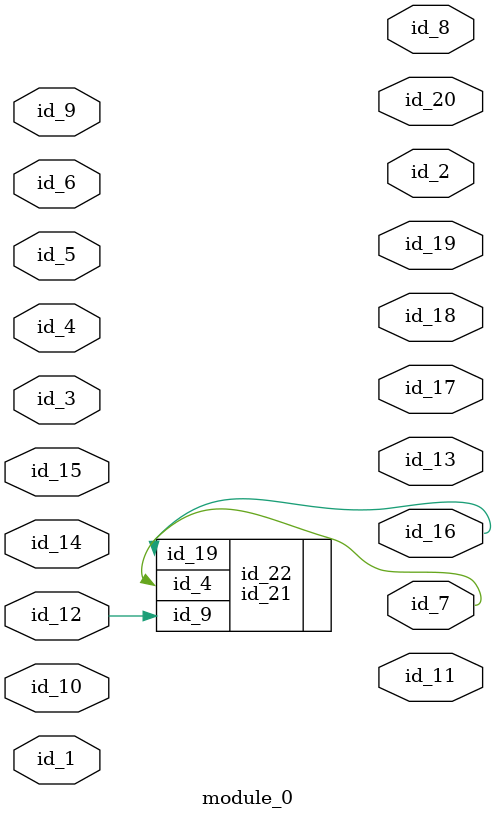
<source format=v>
module module_0 (
    id_1,
    id_2,
    id_3,
    id_4,
    id_5,
    id_6,
    id_7,
    id_8,
    id_9,
    id_10,
    id_11,
    id_12,
    id_13,
    id_14,
    id_15,
    id_16,
    id_17,
    id_18,
    id_19,
    id_20
);
  output id_20;
  output id_19;
  output id_18;
  output id_17;
  output id_16;
  input id_15;
  input id_14;
  output id_13;
  input id_12;
  output id_11;
  input id_10;
  input id_9;
  output id_8;
  output id_7;
  input id_6;
  input id_5;
  input id_4;
  input id_3;
  output id_2;
  input id_1;
  id_21 id_22 (
      .id_4 (id_7),
      .id_9 (id_12),
      .id_19(id_16)
  );
  id_23 id_24 (
      .id_1(id_19),
      .id_1(id_1),
      .id_4(1'd0)
  );
  id_25 id_26 (
      .id_18(id_1),
      .id_6 (1),
      .id_18(id_1)
  );
endmodule

</source>
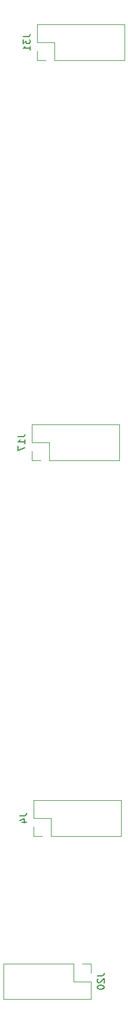
<source format=gbr>
%TF.GenerationSoftware,KiCad,Pcbnew,7.0.6*%
%TF.CreationDate,2023-11-23T12:49:08+01:00*%
%TF.ProjectId,EF_matrix,45465f6d-6174-4726-9978-2e6b69636164,rev?*%
%TF.SameCoordinates,Original*%
%TF.FileFunction,Legend,Bot*%
%TF.FilePolarity,Positive*%
%FSLAX46Y46*%
G04 Gerber Fmt 4.6, Leading zero omitted, Abs format (unit mm)*
G04 Created by KiCad (PCBNEW 7.0.6) date 2023-11-23 12:49:08*
%MOMM*%
%LPD*%
G01*
G04 APERTURE LIST*
%ADD10C,0.150000*%
%ADD11C,0.120000*%
G04 APERTURE END LIST*
D10*
X64424819Y-187130476D02*
X65139104Y-187130476D01*
X65139104Y-187130476D02*
X65281961Y-187082857D01*
X65281961Y-187082857D02*
X65377200Y-186987619D01*
X65377200Y-186987619D02*
X65424819Y-186844762D01*
X65424819Y-186844762D02*
X65424819Y-186749524D01*
X64520057Y-187559048D02*
X64472438Y-187606667D01*
X64472438Y-187606667D02*
X64424819Y-187701905D01*
X64424819Y-187701905D02*
X64424819Y-187940000D01*
X64424819Y-187940000D02*
X64472438Y-188035238D01*
X64472438Y-188035238D02*
X64520057Y-188082857D01*
X64520057Y-188082857D02*
X64615295Y-188130476D01*
X64615295Y-188130476D02*
X64710533Y-188130476D01*
X64710533Y-188130476D02*
X64853390Y-188082857D01*
X64853390Y-188082857D02*
X65424819Y-187511429D01*
X65424819Y-187511429D02*
X65424819Y-188130476D01*
X64424819Y-188749524D02*
X64424819Y-188844762D01*
X64424819Y-188844762D02*
X64472438Y-188940000D01*
X64472438Y-188940000D02*
X64520057Y-188987619D01*
X64520057Y-188987619D02*
X64615295Y-189035238D01*
X64615295Y-189035238D02*
X64805771Y-189082857D01*
X64805771Y-189082857D02*
X65043866Y-189082857D01*
X65043866Y-189082857D02*
X65234342Y-189035238D01*
X65234342Y-189035238D02*
X65329580Y-188987619D01*
X65329580Y-188987619D02*
X65377200Y-188940000D01*
X65377200Y-188940000D02*
X65424819Y-188844762D01*
X65424819Y-188844762D02*
X65424819Y-188749524D01*
X65424819Y-188749524D02*
X65377200Y-188654286D01*
X65377200Y-188654286D02*
X65329580Y-188606667D01*
X65329580Y-188606667D02*
X65234342Y-188559048D01*
X65234342Y-188559048D02*
X65043866Y-188511429D01*
X65043866Y-188511429D02*
X64805771Y-188511429D01*
X64805771Y-188511429D02*
X64615295Y-188559048D01*
X64615295Y-188559048D02*
X64520057Y-188606667D01*
X64520057Y-188606667D02*
X64472438Y-188654286D01*
X64472438Y-188654286D02*
X64424819Y-188749524D01*
X53610819Y-50010476D02*
X54325104Y-50010476D01*
X54325104Y-50010476D02*
X54467961Y-49962857D01*
X54467961Y-49962857D02*
X54563200Y-49867619D01*
X54563200Y-49867619D02*
X54610819Y-49724762D01*
X54610819Y-49724762D02*
X54610819Y-49629524D01*
X53610819Y-50391429D02*
X53610819Y-51010476D01*
X53610819Y-51010476D02*
X53991771Y-50677143D01*
X53991771Y-50677143D02*
X53991771Y-50820000D01*
X53991771Y-50820000D02*
X54039390Y-50915238D01*
X54039390Y-50915238D02*
X54087009Y-50962857D01*
X54087009Y-50962857D02*
X54182247Y-51010476D01*
X54182247Y-51010476D02*
X54420342Y-51010476D01*
X54420342Y-51010476D02*
X54515580Y-50962857D01*
X54515580Y-50962857D02*
X54563200Y-50915238D01*
X54563200Y-50915238D02*
X54610819Y-50820000D01*
X54610819Y-50820000D02*
X54610819Y-50534286D01*
X54610819Y-50534286D02*
X54563200Y-50439048D01*
X54563200Y-50439048D02*
X54515580Y-50391429D01*
X54610819Y-51962857D02*
X54610819Y-51391429D01*
X54610819Y-51677143D02*
X53610819Y-51677143D01*
X53610819Y-51677143D02*
X53753676Y-51581905D01*
X53753676Y-51581905D02*
X53848914Y-51486667D01*
X53848914Y-51486667D02*
X53896533Y-51391429D01*
X52848819Y-108430476D02*
X53563104Y-108430476D01*
X53563104Y-108430476D02*
X53705961Y-108382857D01*
X53705961Y-108382857D02*
X53801200Y-108287619D01*
X53801200Y-108287619D02*
X53848819Y-108144762D01*
X53848819Y-108144762D02*
X53848819Y-108049524D01*
X53848819Y-109430476D02*
X53848819Y-108859048D01*
X53848819Y-109144762D02*
X52848819Y-109144762D01*
X52848819Y-109144762D02*
X52991676Y-109049524D01*
X52991676Y-109049524D02*
X53086914Y-108954286D01*
X53086914Y-108954286D02*
X53134533Y-108859048D01*
X52848819Y-109763810D02*
X52848819Y-110430476D01*
X52848819Y-110430476D02*
X53848819Y-110001905D01*
X53102819Y-163760666D02*
X53817104Y-163760666D01*
X53817104Y-163760666D02*
X53959961Y-163713047D01*
X53959961Y-163713047D02*
X54055200Y-163617809D01*
X54055200Y-163617809D02*
X54102819Y-163474952D01*
X54102819Y-163474952D02*
X54102819Y-163379714D01*
X53436152Y-164665428D02*
X54102819Y-164665428D01*
X53055200Y-164427333D02*
X53769485Y-164189238D01*
X53769485Y-164189238D02*
X53769485Y-164808285D01*
D11*
%TO.C,J20*%
X63530000Y-185340000D02*
X62200000Y-185340000D01*
X60930000Y-185340000D02*
X50710000Y-185340000D01*
X63530000Y-186670000D02*
X63530000Y-185340000D01*
X63530000Y-187940000D02*
X60930000Y-187940000D01*
X60930000Y-187940000D02*
X60930000Y-185340000D01*
X63530000Y-190540000D02*
X63530000Y-187940000D01*
X63530000Y-190540000D02*
X50710000Y-190540000D01*
X50710000Y-190540000D02*
X50710000Y-185340000D01*
%TO.C,J31*%
X55596000Y-53420000D02*
X56926000Y-53420000D01*
X58196000Y-53420000D02*
X68416000Y-53420000D01*
X55596000Y-52090000D02*
X55596000Y-53420000D01*
X55596000Y-50820000D02*
X58196000Y-50820000D01*
X58196000Y-50820000D02*
X58196000Y-53420000D01*
X55596000Y-48220000D02*
X55596000Y-50820000D01*
X55596000Y-48220000D02*
X68416000Y-48220000D01*
X68416000Y-48220000D02*
X68416000Y-53420000D01*
%TO.C,J17*%
X67654000Y-106640000D02*
X67654000Y-111840000D01*
X54834000Y-106640000D02*
X67654000Y-106640000D01*
X54834000Y-106640000D02*
X54834000Y-109240000D01*
X57434000Y-109240000D02*
X57434000Y-111840000D01*
X54834000Y-109240000D02*
X57434000Y-109240000D01*
X54834000Y-110510000D02*
X54834000Y-111840000D01*
X57434000Y-111840000D02*
X67654000Y-111840000D01*
X54834000Y-111840000D02*
X56164000Y-111840000D01*
%TO.C,J4*%
X67908000Y-161494000D02*
X67908000Y-166694000D01*
X55088000Y-161494000D02*
X67908000Y-161494000D01*
X55088000Y-161494000D02*
X55088000Y-164094000D01*
X57688000Y-164094000D02*
X57688000Y-166694000D01*
X55088000Y-164094000D02*
X57688000Y-164094000D01*
X55088000Y-165364000D02*
X55088000Y-166694000D01*
X57688000Y-166694000D02*
X67908000Y-166694000D01*
X55088000Y-166694000D02*
X56418000Y-166694000D01*
%TD*%
M02*

</source>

═══

■ **Brief**
Please transcribe, word for word, every line from the first line of the records above through the line containing "output id_20;", and leave out any pictures.

■ **Output for this exercise**
<source format=v>
module module_0 (
    id_1,
    id_2,
    id_3,
    id_4,
    id_5,
    id_6,
    id_7,
    id_8,
    id_9,
    id_10,
    id_11,
    id_12,
    id_13,
    id_14,
    id_15,
    id_16,
    id_17,
    id_18,
    id_19,
    id_20
);
  output id_20;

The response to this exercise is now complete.